Terry @ 49: What I meant was, the reason that Fantasy Records owned "Run Through the Jungle" was that prior to the '76 Act, copyright couldn't be subdivided and partially licensed. After '76, the record companies don't (or at least, don't have to) actually own the music fully, just certain rights.

#60 ::: Jon Marcus ::: (view all by) ::: February 22, 2011, 10:00 AM:



Is there a Ron involved with the case, or is that a typo that should read "Rod's COMPLAINT..."?

#62 ::: Serge ::: (view all by) ::: February 22, 2011, 11:25 AM:

praisegod barebones @ 53...

Coming soon, Hitchcock's "Jonathan Livignston, Seagull"!!!

#63 ::: David Wald ::: (view all by) ::: February 22, 2011, 11:37 AM:

Serge@62: Coming soon, Hitchcock's "Jonathan Livignston, Seagull"!!!

"and the Other Birds"?

#64 ::: D. Potter ::: (view all by) ::: February 22, 2011, 11:49 AM:

David Wald@63: Robyn Hitchcock?

#65 ::: ddb ::: (view all by) ::: February 22, 2011, 11:55 AM:

Will Frank@59: The licensing of books for publication in certain geographic regions was standard practice under the old law, and remains standard practice under the new, and the copyright was not routinely assigned to the publishers either. So I'm either misunderstanding what you're saying, or it's somehow quite specific to recorded music. There is, I'm sure, no broad general prohibition against divided licensing of copyrights.

## Rows
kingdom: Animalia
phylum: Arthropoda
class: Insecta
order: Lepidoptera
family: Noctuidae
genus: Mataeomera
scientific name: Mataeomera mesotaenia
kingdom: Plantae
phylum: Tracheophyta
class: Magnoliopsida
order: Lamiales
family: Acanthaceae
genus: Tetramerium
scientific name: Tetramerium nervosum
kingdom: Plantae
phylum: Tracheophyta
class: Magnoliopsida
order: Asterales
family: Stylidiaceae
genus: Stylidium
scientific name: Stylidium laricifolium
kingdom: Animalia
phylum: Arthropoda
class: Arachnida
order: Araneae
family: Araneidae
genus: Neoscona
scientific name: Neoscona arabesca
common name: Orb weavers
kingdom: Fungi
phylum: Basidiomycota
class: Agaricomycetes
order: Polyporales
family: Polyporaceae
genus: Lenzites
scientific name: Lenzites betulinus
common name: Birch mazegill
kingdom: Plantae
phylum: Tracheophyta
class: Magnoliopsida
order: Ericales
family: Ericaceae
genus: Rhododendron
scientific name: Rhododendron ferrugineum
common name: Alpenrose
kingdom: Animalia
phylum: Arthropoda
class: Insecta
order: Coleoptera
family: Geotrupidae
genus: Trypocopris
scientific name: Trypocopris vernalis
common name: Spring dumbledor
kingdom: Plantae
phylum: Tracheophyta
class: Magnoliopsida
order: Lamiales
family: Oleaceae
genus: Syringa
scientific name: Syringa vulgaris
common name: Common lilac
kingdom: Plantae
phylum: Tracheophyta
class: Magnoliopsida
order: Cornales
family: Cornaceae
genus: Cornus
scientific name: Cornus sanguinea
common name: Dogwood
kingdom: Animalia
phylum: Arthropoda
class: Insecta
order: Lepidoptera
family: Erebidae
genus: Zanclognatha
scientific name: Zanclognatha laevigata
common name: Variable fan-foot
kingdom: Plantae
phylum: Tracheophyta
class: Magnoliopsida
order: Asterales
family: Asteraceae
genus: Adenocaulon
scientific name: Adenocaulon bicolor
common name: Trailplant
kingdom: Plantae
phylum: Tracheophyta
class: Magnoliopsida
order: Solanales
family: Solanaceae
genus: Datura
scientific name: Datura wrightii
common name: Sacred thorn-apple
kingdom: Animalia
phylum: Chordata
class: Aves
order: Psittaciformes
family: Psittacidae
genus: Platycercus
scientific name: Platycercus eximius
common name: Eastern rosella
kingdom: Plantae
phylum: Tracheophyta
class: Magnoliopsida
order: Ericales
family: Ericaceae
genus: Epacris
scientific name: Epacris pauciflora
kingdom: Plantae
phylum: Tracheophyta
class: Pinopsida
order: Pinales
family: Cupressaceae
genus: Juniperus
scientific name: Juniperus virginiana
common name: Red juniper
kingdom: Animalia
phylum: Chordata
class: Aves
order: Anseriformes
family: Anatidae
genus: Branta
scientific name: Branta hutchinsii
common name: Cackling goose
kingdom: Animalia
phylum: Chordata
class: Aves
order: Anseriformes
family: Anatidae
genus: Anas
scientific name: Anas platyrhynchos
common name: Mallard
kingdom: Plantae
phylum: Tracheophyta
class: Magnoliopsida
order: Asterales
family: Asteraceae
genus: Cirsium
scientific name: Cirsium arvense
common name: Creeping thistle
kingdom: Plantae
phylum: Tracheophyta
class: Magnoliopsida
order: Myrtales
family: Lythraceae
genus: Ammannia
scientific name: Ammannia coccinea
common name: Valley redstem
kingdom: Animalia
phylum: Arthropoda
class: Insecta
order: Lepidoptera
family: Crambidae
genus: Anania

## Tasks to carry out
[1] List the name and comment number from every post header in the copyright comment thread.
[2] Write the next part of the copyright comment thread, picking up after its final sentence.

## Outputs by task
[1]
- #60: Jon Marcus
- #62: Serge
- #63: David Wald
- #64: D. Potter
- #65: ddb

[2]
#66 ::: Thena ::: (view all by) ::: February 22, 2011, 12:05 PM:


I just want people to know that I keep misreading the title of this thread as "Legal Fillings" and thinking, alternately, donuts and dentistry.

You may now return to your regularly scheduled conversation :-)

#67 ::: Serge ::: (view all by) ::: February 22, 2011, 12:08 PM:

Thena @ 66... donuts and dentistry

Is that a little-known Jane Austen?

#68 ::: OtterB ::: (view all by) ::: February 22, 2011, 12:13 PM:

Thena @66 Legal Fillings

As opposed to illegal fillings? Now there's a horror novel ... Rogue Dentist

I, on the other hand, tend to keep misreading the thread title as Legal Flings, which suggest a whole different genre of bad books. Lawyer pr0n, it no doubt exists but I am not going looking for it.

#69 ::: Tom Whitmore ::: (view all by) ::: February 22, 2011, 12:30 PM:

I just think about collecting up those legal filings, mixing them with iron and magnesium filings, and making thermite that will burn through any illegal lock....

#70 ::: Lin D ::: (view all by) ::: February 22, 2011, 03:53 PM:

I hang out on Facebook a lot. I come here, and really miss having a "like" button. I don't want to comment, just cheer.

Tom @69, I'll help stir.

#71 ::: Dave Bell ::: (view all by) ::: February 22, 2011, 04:52 PM:

I'm not sure I approve of sites which have a Facebook "like" button. If the graphic for the burron is on a Facebook-controlled server, they get your IP address, the time, and the HTTP-referer data, So you want to tell Facebook what you're doing?

#72 ::: Bruce Cohen (Speaker to Managers) ::: (view all by) ::: February 22, 2011, 05:14 PM:

OtterB @ 68:

Help! I am Dr. Morris Goldpepper!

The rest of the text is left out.